‘I thought I was going to die’: Former homeless alcoholic on road to recovery
PUBLISHED: 17:18 27 December 2018
“I thought I was going to die on the streets before I got here.”
That was the reaction of Paul Pentelow as he continues his “journey” from battling alcoholism, being homeless, regularly in jail and banned from half of a Norfolk town to now making a fresh start as he has high hopes of returning to work again.
Thanks to the waveney-based Thin Ice project, Mr Pentelow has benefited from emergency accommodation and specialist support of Access Community Trust as he is now based at the Fyffe Centre in Lowestoft.
At his lowest point Mr Pentelow would drink 10 cans of high volume beer or cider a day.
Battling depression and alcoholism he had been given a three-year criminal behaviour order because of his involvement in a number of anti-social incidents around King’s Lynn.
With more than 100 convictions for more than 170 offences – most of which were related to his drinking – he admitted that he was “a harmless drunk, a vulnerable drunk.”
He recalled: “I was going from street to street in King’s Lynn and I was banned from half the town.

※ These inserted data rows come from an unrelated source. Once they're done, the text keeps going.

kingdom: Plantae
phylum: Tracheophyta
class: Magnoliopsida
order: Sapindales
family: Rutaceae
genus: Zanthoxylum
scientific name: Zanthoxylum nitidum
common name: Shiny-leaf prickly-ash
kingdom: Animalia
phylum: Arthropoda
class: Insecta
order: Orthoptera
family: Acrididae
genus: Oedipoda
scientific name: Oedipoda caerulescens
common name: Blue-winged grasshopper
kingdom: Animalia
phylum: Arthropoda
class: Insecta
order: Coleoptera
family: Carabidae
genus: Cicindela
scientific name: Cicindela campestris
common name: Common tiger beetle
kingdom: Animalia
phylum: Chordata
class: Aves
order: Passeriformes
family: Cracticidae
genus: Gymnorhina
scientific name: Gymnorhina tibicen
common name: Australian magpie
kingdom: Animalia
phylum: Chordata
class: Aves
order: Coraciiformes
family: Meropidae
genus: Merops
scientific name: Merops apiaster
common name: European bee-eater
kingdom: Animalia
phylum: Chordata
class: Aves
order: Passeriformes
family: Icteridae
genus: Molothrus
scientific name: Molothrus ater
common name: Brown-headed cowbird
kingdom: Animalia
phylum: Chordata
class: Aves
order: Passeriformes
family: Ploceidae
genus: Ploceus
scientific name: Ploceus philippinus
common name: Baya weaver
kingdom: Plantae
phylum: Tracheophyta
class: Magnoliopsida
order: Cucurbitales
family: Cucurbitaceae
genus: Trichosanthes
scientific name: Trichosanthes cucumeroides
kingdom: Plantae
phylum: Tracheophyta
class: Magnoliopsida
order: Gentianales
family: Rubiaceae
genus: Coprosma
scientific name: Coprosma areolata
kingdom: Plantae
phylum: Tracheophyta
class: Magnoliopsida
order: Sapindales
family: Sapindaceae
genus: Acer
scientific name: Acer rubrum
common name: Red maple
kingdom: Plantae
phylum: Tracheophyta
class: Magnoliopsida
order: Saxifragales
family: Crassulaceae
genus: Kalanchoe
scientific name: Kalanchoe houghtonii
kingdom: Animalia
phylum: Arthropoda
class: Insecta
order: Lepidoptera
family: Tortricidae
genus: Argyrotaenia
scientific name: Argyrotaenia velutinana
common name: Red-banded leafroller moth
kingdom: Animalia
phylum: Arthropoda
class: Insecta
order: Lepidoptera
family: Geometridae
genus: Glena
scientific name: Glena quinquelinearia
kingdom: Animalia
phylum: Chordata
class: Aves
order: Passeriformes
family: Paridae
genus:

“When you are homeless where do you drink - on the streets. It is not fun being in prison or a police cell every day and I was in the police cells for five days out of seven.”
Now, the 40-year-old described how his life has changed with help from the Lowestoft charity. Mr Pentelow said: “I came to Lowestoft in May this year, but I was soon out on the streets – not in the town centre, but I was sleeping in bushes, on top of hedges.
“When it is raining day and night and you fall asleep with your clothes soaked, its not nice.
“On this one particular day a couple of months ago the rain was so bad I slept for two nights in a sheep pen.”
After finding salvation at the church in Pakefield he recalled, “I was so cold, wet and depressed I shouted ‘God, help me’ and the next day I found out about the Thin Ice project and I’ve been here since November 1.
“The staff are so nice and friendly, I don’t have any issues, am off drink and I am a different person. I am grateful for everyone’s help - people are saying ‘well done Paul, keep going.’
“I have climbed a big bridge to get this far and I want to keep on climbing as there’s higher heights yet. My life has changed and I thank God I am here.
“I know there is someone looking after me as this has not happened by a miracle.
“I want to get to the end of the year and hit the ground running next year as I want to get back on a catering course then get back into work.
“I am happy here and I collect cactuses now – I buy them instead of beer.”